#### MATERIALS PROVIDED
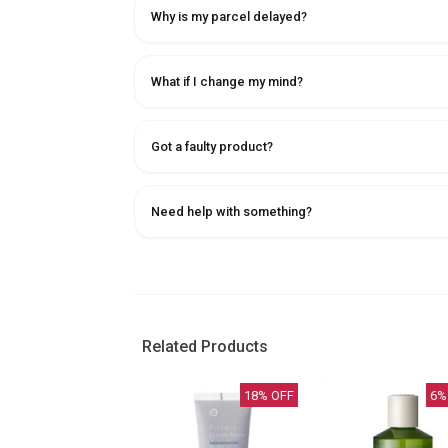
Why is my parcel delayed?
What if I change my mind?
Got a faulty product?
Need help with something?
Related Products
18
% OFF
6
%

#### ABOUT THIS EXERCISE
Return, exactly and without additions, the lines that run from the one containing "Need help with something?" to the end of the material above.

#### TASK SOLUTION
Need help with something?
Related Products
18
% OFF
6
%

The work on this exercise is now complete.